Abstract

Glass ramps are shallow-marine depositional settings in which siliceous sponge meadows dominate coastal environments. They are increasingly recognized throughout the Phanerozoic and represent a biosiliceous counterpart to neritic carbonate factories. Detailed reexamination of the Permian Tosi Chert in the Bighorn Basin indicates that it records a glass ramp that extended over at least 75,000 km2. Outcrops, cores, and wireline logs are used to discriminate previously unidentified shallow subtidal to peritidal facies in its landward extent. These facies indicate that sponge meadows ranged from variably oxygenated offshore settings through low-energy, well-oxygenated, and saline shallow subtidal settings, with spicules transported into supratidal environments affected by enterolithic evaporite growth. This range of subenvironments is largely unique among glass ramps. This is the result of the Tosi's accumulation in an epicontinental sea where waves impinged offshore but frictional attenuation caused low-energy nearshore environments. As a result, the Tosi shares similarity with epeiric sea carbonate deposition and is referred to herein as an epeiric glass ramp. The low palaeolatitude of the Tosi and hot and arid desert it bordered also contributed to its uniqueness as shallow waters were warmer and more saline than higher-latitude counterparts.
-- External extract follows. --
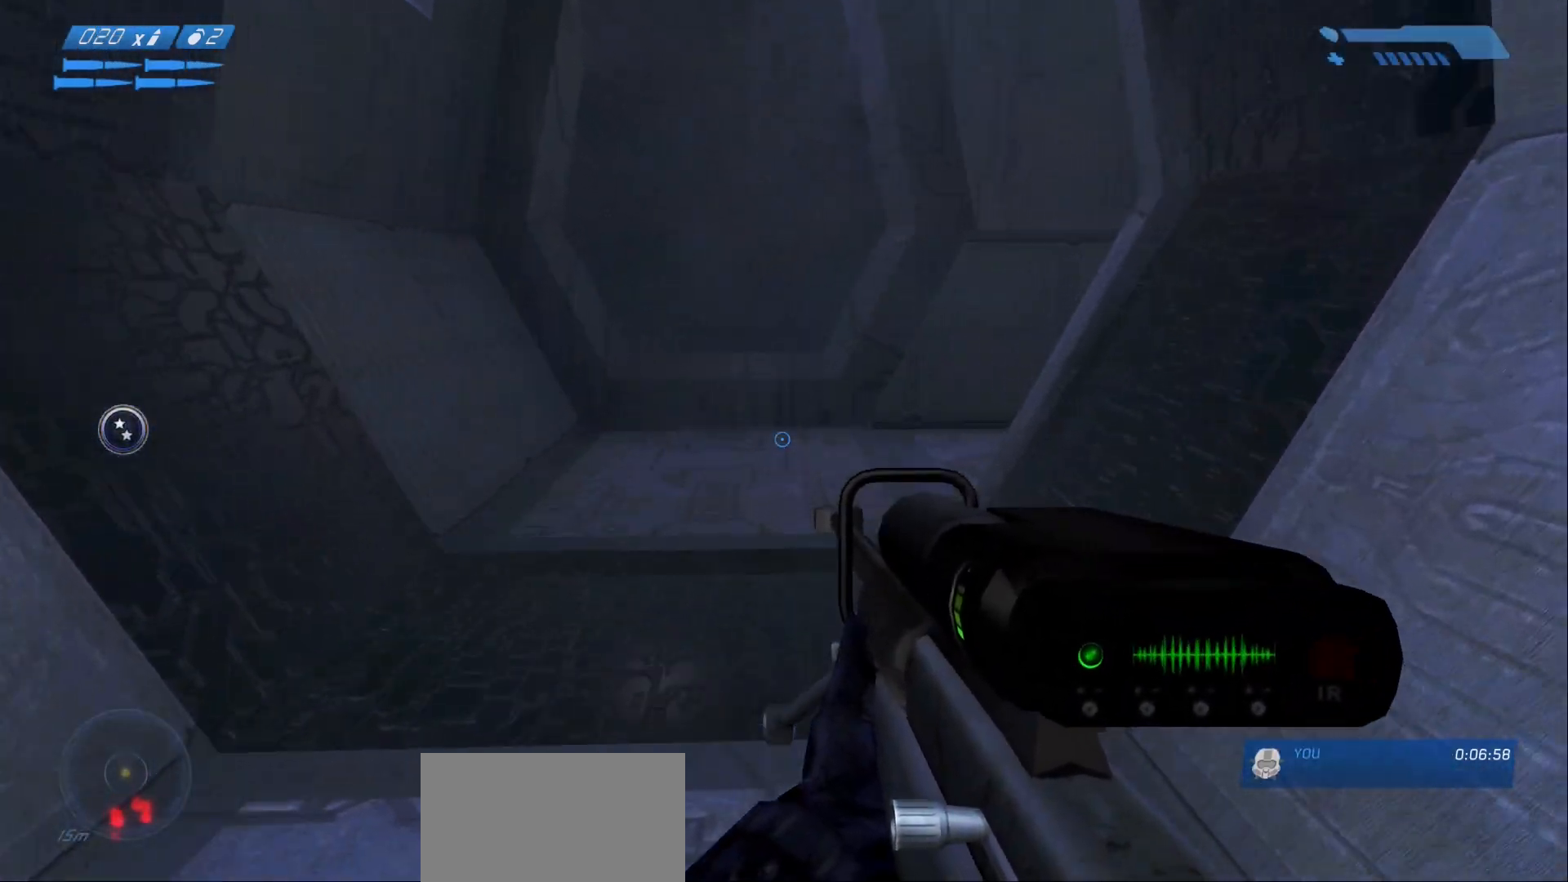
{"keys": ["w"], "mouse": [], "events": []}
As a result, a minor sea-level fall at the termination of biosiliceous deposition was associated with increased lagoonal circulation and refluxing brines that caused evaporite and dolomite precipitation within the upper Tosi. Preservational attributes of the Tosi also add to the range of unique traits that can be used to reconstruct neritic biosiliceous environments. These include three disparate colours of chert (black, grey, and purple) related to the host strata and diagenetic redox conditions, early chertification that preserved sedimentary structures within nodules, and nodule shape related to bioturbation intensity. The Tosi glass ramp thus expands the known extent and context of Permian glass-ramp deposition along the western Laurentian margin and illustrates key properties that will aid future glass ramp identification.